Income is a flow of earnings, while Wealth is a stock of assets. Earnings might be of a specific type of labor, such as a plumber or professional athlete, or the (average) earnings of a broad group of labor, such as unskilled workers. Wealth can be a financial asset such as bank deposits or a stock portfolio, or can involve a physical asset, such as real estate.
Commodities are (usually consumer) goods and services. Examples are bread, attending a rock concert, buying hamburgers, a visit to the dentist, and personal computers.
Economy Cost of a project is measured as the cost of the project as a percent of the output of the economy. This measure indicates the opportunity cost in terms of the total output of the economy. It can be interpreted as the importance of the item to society as a whole. This measure uses the share of GDP.
Labor Cost of a project is measured as a multiple of the average wage of the workers that might be used to build the project. This measure uses one of the wage indexes.
Real Cost of a project is measured by comparing its cost to the cost index of all output in the economy. This measure uses the GDP Deflator.
Relative Output measures the amount of income or wealth relative to the total output of the economy. When compared to other incomes or wealth, it shows the relative "influence" of the owner of this income or wealth has in controlling the composition or total-amount of production in the economy. This measure uses the share of GDP.
Relative Income measures an amount of income or wealth relative to per capita GDP. When compared to other incomes or wealth, it shows the economic status or relative "prestige value" the owners of this income or wealth because of their rank in the income distribution. This measure uses GDP per capita.
Real Wage or Real Wealth measures the purchasing power of an income or wealth by its relative ability to buy a (fixed over time) bundle of goods and services such as food, shelter, clothing, etc. This bundle does (in theory) not change over time. This measure uses the CPI.
Income Value is measured as the multiple of average income that would be needed to buy a commodity. This measure uses the index of GDP per capita.
Labor Value is measured as the multiple of the average wage that a worker would need to use to buy the commodity. This measure uses one of the wage indexes.
Relative Labor Earnings measures an amount of income or wealth relative to the wage of the average worker. This measure uses one of the wage indexes.
Real Price is measured as the relative cost of a (fixed over time) bundle of goods and services such as food, shelter, clothing, etc., that an average household would buy. In theory the size of this bundle does not change over time, but in practice adjustments are made to its composition. This measure uses the CPI.

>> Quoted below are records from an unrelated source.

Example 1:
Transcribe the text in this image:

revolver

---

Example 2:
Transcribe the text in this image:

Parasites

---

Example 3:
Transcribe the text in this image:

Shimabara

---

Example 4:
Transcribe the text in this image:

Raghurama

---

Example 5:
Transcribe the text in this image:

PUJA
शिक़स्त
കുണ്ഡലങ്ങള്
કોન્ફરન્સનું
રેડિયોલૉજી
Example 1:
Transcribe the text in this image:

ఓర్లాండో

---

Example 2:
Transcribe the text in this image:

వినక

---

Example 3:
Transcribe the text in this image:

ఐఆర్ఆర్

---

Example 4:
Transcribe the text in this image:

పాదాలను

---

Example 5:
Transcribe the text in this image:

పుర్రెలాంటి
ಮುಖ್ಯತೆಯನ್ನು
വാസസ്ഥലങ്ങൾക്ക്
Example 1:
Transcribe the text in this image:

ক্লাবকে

Consumer Price Index in any year is the cost in that year of a bundle of goods and services purchased by a typical urban consumer compared to the cost of that bundle of goods and services in a base period. A narrow measure of inflation, because confined to consumer goods and services. For this series, the base period is the 1982-84 annual average. The series used in MeasuringWorth extends the United States Bureau of Labor Statistics CPI-U (consumer price index for all urban consumers) series back in time. The official CPI series begins in 1913, but improvements to the official series are made here, so the CPI series here is identical to the BLS series only from 1978 onward. For further discussion of the limitations of the CPI, and for detailed exposition of development of this CPI series, please read What Was the Consumer Price Index Then? A Data Study (360K PDF).

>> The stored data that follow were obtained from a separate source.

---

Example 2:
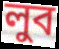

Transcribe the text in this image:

লুব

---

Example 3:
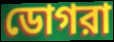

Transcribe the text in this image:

ডোগরা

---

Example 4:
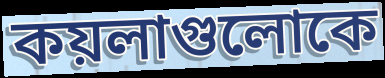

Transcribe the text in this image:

কয়লাগুলোকে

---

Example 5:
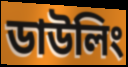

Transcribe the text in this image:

ডাউলিং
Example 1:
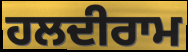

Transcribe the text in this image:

ਹਲਦੀਰਾਮ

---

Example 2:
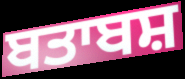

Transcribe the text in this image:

ਬਤਾਬਸ਼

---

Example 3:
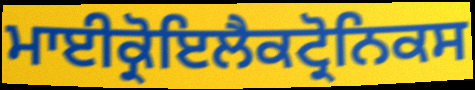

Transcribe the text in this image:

ਮਾਈਕ੍ਰੋਇਲੈਕਟ੍ਰੋਨਿਕਸ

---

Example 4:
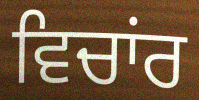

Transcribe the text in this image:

ਵਿਚਾਂਰ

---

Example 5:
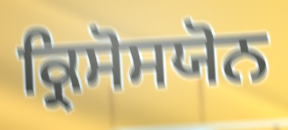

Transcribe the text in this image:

ਕ੍ਰਿਸੋਸਯੋਨ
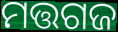
ମତ୍ତଗଜ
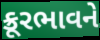
ક્રૂરભાવને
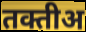
तक्तीअ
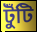
টুঁটি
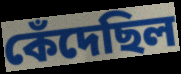
কেঁদেছিল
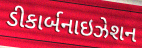
ડીકાર્બનાઇઝેશન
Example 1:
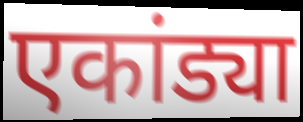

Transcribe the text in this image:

एकांड्या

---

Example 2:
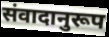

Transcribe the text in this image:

संवादानुरूप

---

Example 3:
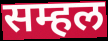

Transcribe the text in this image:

सम्हल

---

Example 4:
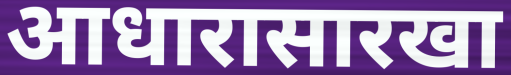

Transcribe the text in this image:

आधारासारखा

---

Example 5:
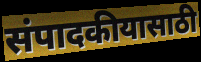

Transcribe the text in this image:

संपादकीयासाठी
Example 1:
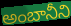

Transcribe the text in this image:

అంబానీని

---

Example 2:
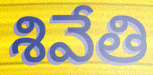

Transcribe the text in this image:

శివేతి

A Purchasing Power Calculator compares the relative value of a past amount of dollars to a present amount. A simple calculator uses only the prices of consumer purchases to do this whereas a complete purchasing power calculator, such as found in this website, uses various prices, wages, output, etc., depending on the context.
Economic Share is the worth of a commodity in a particular time period divided by GDP; it is its share of total output. This is helpful in measuring the relative value of aggregate consumption items such as all the cars made in a year.